Outcome-based weighting and validation of a wearable-derived functional aging biomarker - BC-1021

Project type: Research
Desired discipline(s): Engineering - biomedical, Engineering, Kinesiology, Life Sciences, Computer science, Mathematical Sciences
Company: UnDun Longevity Innovations
Project Length: 4 to 6 months
Preferred start date: As soon as possible.
Language requirement: English
Location(s): Burnaby/Vancouver, BC, Canada
No. of positions: 2
Desired education level: CollegeUndergraduate/BachelorMaster'sPhDPostdoctoral fellowRecent graduate
Open to applicants registered at an institution outside of Canada: No

About the company: 

UnDun Longevity Innovations is an early stage health technology company building a continuous functional aging monitoring system. The company has developed UHLI (UnDun Health Longevity Intelligence), a device-agnostic computational framework that derives Intrinsic Capacity domain scores from continuous consumer wearable data (Apple Health, Oura, Whoop, Fitbit, Garmin, Ultrahuman, and Android Health Connect) using individual-level (n=1) baseline modeling rather than population norms.
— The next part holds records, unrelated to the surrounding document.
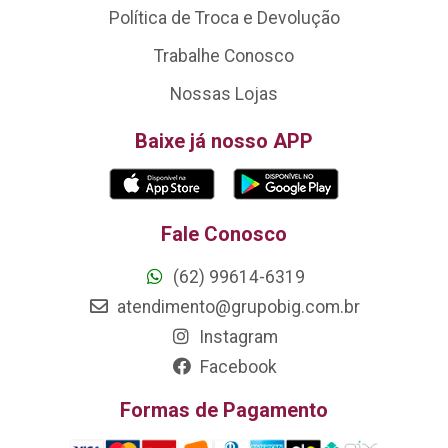
Política de Troca e Devolução
Trabalhe Conosco
Nossas Lojas
Baixe já nosso APP
Fale Conosco
(62) 99614-6319
atendimento@grupobig.com.br
Instagram
Facebook
Formas de Pagamento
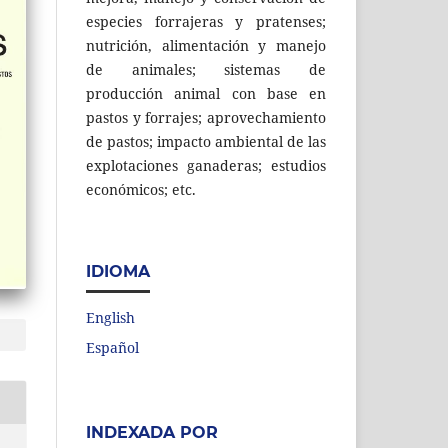
especies forrajeras y pratenses;
nutrición, alimentación y manejo
de animales; sistemas de
producción animal con base en
pastos y forrajes; aprovechamiento
de pastos; impacto ambiental de las
explotaciones ganaderas; estudios
económicos; etc.
IDIOMA
English
Español
INDEXADA POR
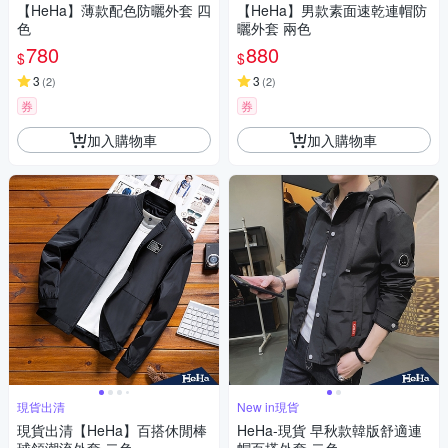
【HeHa】薄款配色防曬外套 四
【HeHa】男款素面速乾連帽防
色
曬外套 兩色
780
880
$
$
3
3
(
2
)
(
2
)
券
券
加入購物車
加入購物車
現貨出清
New in現貨
現貨出清【HeHa】百搭休閒棒
HeHa-現貨 早秋款韓版舒適連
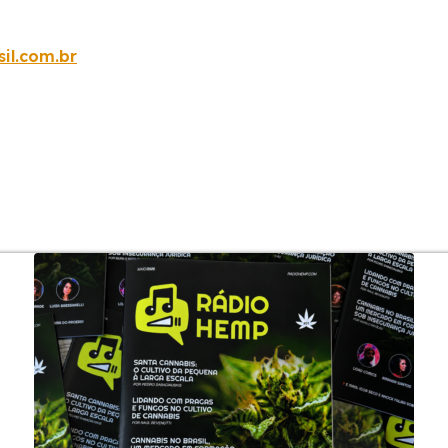
il.com.br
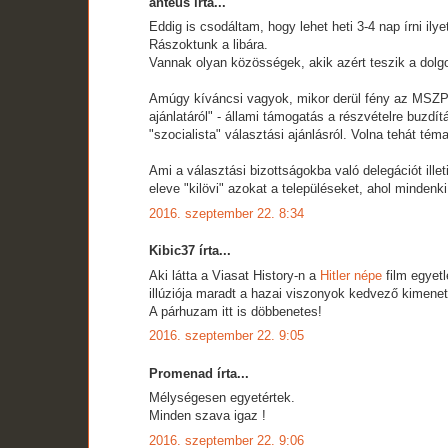
anteus írta...
Eddig is csodáltam, hogy lehet heti 3-4 nap írni ilyet
Rászoktunk a libára.
Vannak olyan közösségek, akik azért teszik a dolgo
Amúgy kíváncsi vagyok, mikor derül fény az MSZP á
ajánlatáról" - állami támogatás a részvételre buzdít
"szocialista" választási ajánlásról. Volna tehát téma
Ami a választási bizottságokba való delegációt illeti
eleve "kilövi" azokat a településeket, ahol minden
2016. szeptember 22. 8:34
Kibic37 írta...
Aki látta a Viasat History-n a
Hitler népe
film egyetl
illúziója maradt a hazai viszonyok kedvező kimenete
A párhuzam itt is döbbenetes!
2016. szeptember 22. 9:05
Promenad írta...
Mélységesen egyetértek.
Minden szava igaz !
2016. szeptember 22. 9:06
UnDun is recognized by NVIDIA Inception, AWS, and Google Cloud, and maintains active research partnerships with leading longevity scientists, including LiveBeyond (co-founded by Brian Kennedy, former CEO of the Buck Institute for Research on Aging) and Professor Andrea Meier of Singapore. The company currently has over 30 active users generating longitudinal wearable data and is focused on building a clinical reporting layer for longevity clinics, alongside ongoing scientific validation of its scoring framework.

Describe the project.: 

UnDun Longevity Innovations has developed UHLI (UnDun Health Longevity Intelligence), a device-agnostic computational framework that derives Intrinsic Capacity domain scores from continuous consumer wearable data using individual-level (n=1) baseline modeling. The framework currently maps twelve physiological indicator variables onto four functional domains (locomotion, vitality, cognition, and psychological health) using equal weighting within each domain.
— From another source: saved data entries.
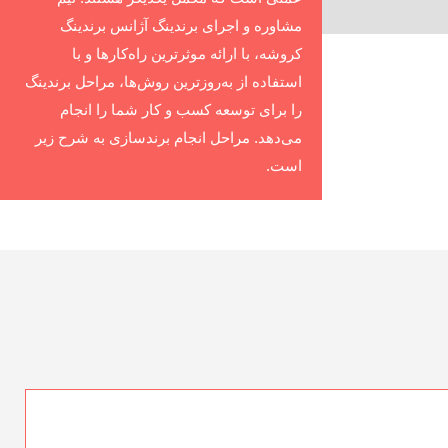
مشاوره و اجرای برندینگ آژانس برندینگ
کروشه، با ارائه موثرترین راه‌کارها و با
استفاده از به‌روزترین روش‌ها، مراحل برندینگ
را برای توسعه کسب و کار شما را انجام
می‌دهد. مراحل انجام برند‌سازی به شرح زیر
است.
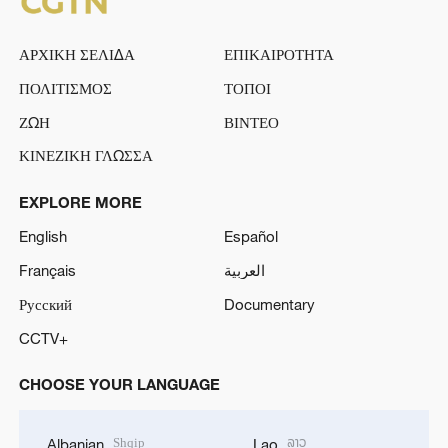
ΑΡΧΙΚΗ ΣΕΛΙΔΑ
ΕΠΙΚΑΙΡΟΤΗΤΑ
ΠΟΛΙΤΙΣΜΟΣ
ΤΟΠΟΙ
ΖΩΗ
ΒΙΝΤΕΟ
ΚΙΝΕΖΙΚΗ ΓΛΩΣΣΑ
EXPLORE MORE
English
Español
Français
العربية
Русский
Documentary
CCTV+
CHOOSE YOUR LANGUAGE
Shqip
ລາວ
Albanian
Lao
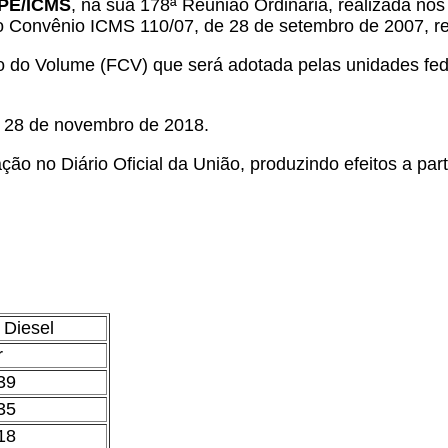
EPE/ICMS
, na sua 178ª Reunião Ordinária, realizada nos
do Convênio ICMS 110/07, de 28 de setembro de 2007, r
o do Volume (FCV) que será adotada pelas unidades fed
e 28 de novembro de 2018.
ão no Diário Oficial da União, produzindo efeitos a part
 Diesel
r
39
35
18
The goal of this research project is to develop and validate outcome-based weighting approaches for the UHLI framework using machine learning and statistical optimization techniques. The research will explore whether differential weighting of physiological indicators, informed by clinically meaningful outcomes such as frailty, disability risk, and functional decline, improves the predictive validity and responsiveness of the model compared to the current equal-weighting approach.
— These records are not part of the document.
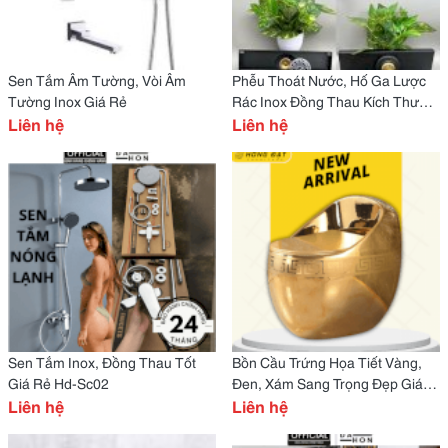
Sen Tắm Âm Tường, Vòi Âm
Phễu Thoát Nước, Hố Ga Lược
Tường Inox Giá Rẻ
Rác Inox Đồng Thau Kích Thước
Liên hệ
Giá Rẻ
Liên hệ
Sen Tắm Inox, Đồng Thau Tốt
Bồn Cầu Trứng Họa Tiết Vàng,
Giá Rẻ Hd-Sc02
Đen, Xám Sang Trọng Đẹp Giá
Liên hệ
Rẻ Hd-Bcm10
Liên hệ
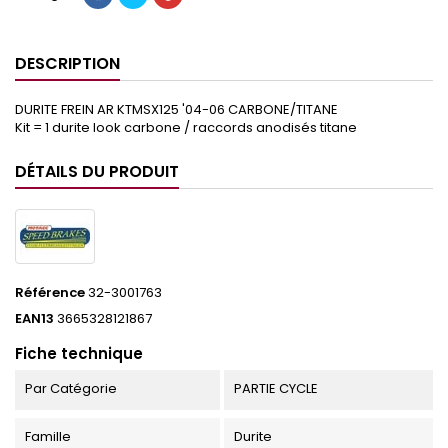
DESCRIPTION
DURITE FREIN AR KTMSX125 '04-06 CARBONE/TITANE
Kit = 1 durite look carbone / raccords anodisés titane
DÉTAILS DU PRODUIT
Référence
32-3001763
EAN13
3665328121867
Fiche technique
Par Catégorie
PARTIE CYCLE
Famille
Durite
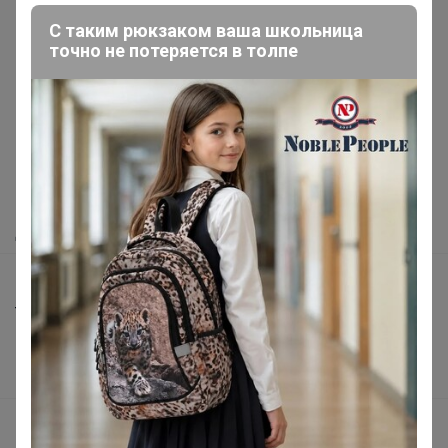
С таким рюкзаком ваша школьница
точно не потеряется в толпе
Реклама
Как здесь все устроено?
Как сделать заказ?
Как получить?
Доставка
Шоурумы
Торговые марки
Наша команда
В наличии
Подарочные сертификаты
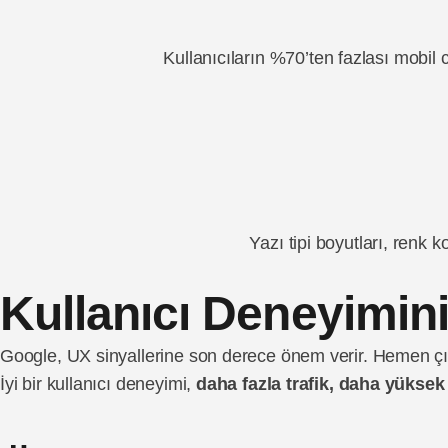
Kullanıcıların %70’ten fazlası mobil
Yazı tipi boyutları, renk k
Kullanıcı Deneyimin
Google, UX sinyallerine son derece önem verir. Hemen çıkm
İyi bir kullanıcı deneyimi,
daha fazla trafik, daha yükse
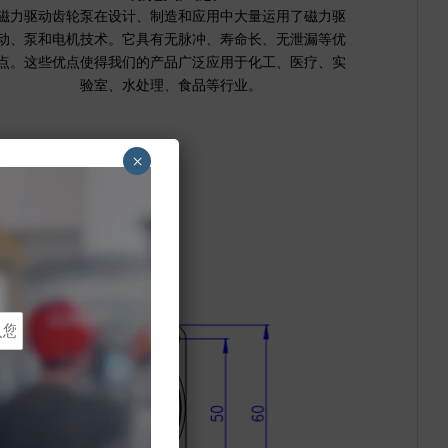
磁力驱动齿轮泵在设计、制造和应用中大量运用了磁力驱
动、泵和电机技术。它具有无脉冲、寿命长、无泄漏等优
点。这些优点使得我们的产品广泛应用于化工、医疗、实
验室、水处理、食品等行业。
×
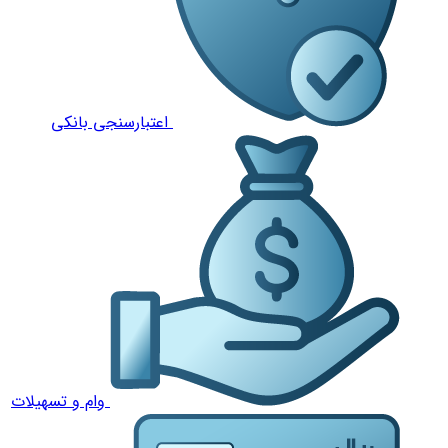
اعتبارسنجی بانکی
وام و تسهیلات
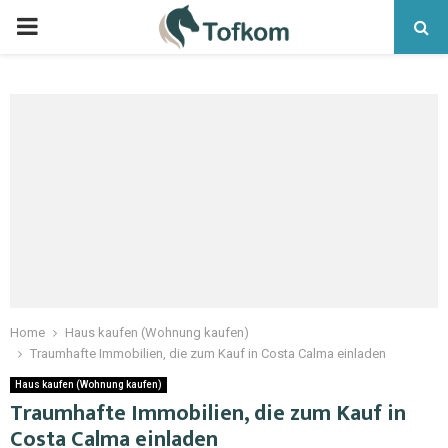
Home
Haus kaufen (Wohnung kaufen)
Traumhafte Immobilien, die zum Kauf in Costa Calma einladen
Haus kaufen (Wohnung kaufen)
Traumhafte Immobilien, die zum Kauf in
Costa Calma einladen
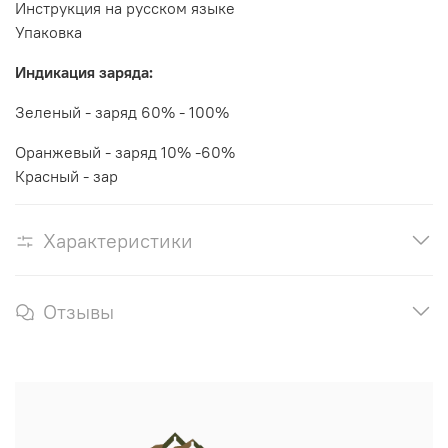
Инструкция на русском языке
Упаковка
Индикация заряда:
Зеленый - заряд 60% - 100%
Оранжевый - заряд 10% -60%
Красный - зар
Характеристики
Отзывы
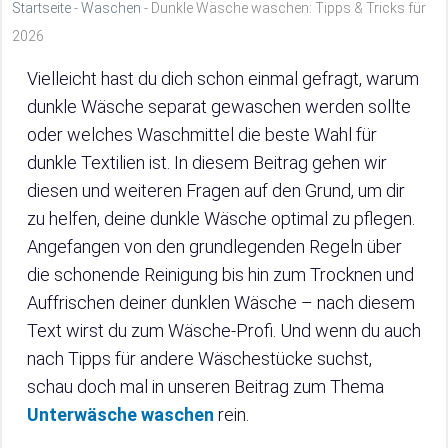
Startseite
-
Waschen
-
Dunkle Wäsche waschen: Tipps & Tricks für
2026
Vielleicht hast du dich schon einmal gefragt, warum
dunkle Wäsche separat gewaschen werden sollte
oder welches Waschmittel die beste Wahl für
dunkle Textilien ist. In diesem Beitrag gehen wir
diesen und weiteren Fragen auf den Grund, um dir
zu helfen, deine dunkle Wäsche optimal zu pflegen.
Angefangen von den grundlegenden Regeln über
die schonende Reinigung bis hin zum Trocknen und
Auffrischen deiner dunklen Wäsche – nach diesem
Text wirst du zum Wäsche-Profi. Und wenn du auch
nach Tipps für andere Wäschestücke suchst,
schau doch mal in unseren Beitrag zum Thema
Unterwäsche waschen
rein.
Additional research questions include: (1) how wearable-derived Intrinsic Capacity trajectories relate to established biological aging biomarkers, including DNA methylation-based aging clocks; (2) how to detect and correct for skewed individual baselines arising from atypical calibration periods; and (3) how to improve signal-to-noise discrimination in distinguishing meaningful physiological change from normal day-to-day variation, including illness, travel, and other confounding factors.

The intern(s) will work with UnDun's existing longitudinal dataset (30+ active users with up to 4 months of continuous wearable data) to conduct exploratory data analysis, develop and test weighting and optimization models, and produce recommendations for the next iteration of the UHLI scoring architecture.

Required expertise/skills: 

Strong background in biostatistics, machine learning, or computational biology. Proficiency in Python (pandas, scikit-learn, numpy) or R for statistical modeling and data analysis. Experience working with longitudinal or time-series health data. Familiarity with wearable device data (HRV, sleep, activity metrics) is an asset. Familiarity with aging biomarkers, Intrinsic Capacity, or epidemiological methods is an asset. Strong written communication skills for documenting methodology and findings.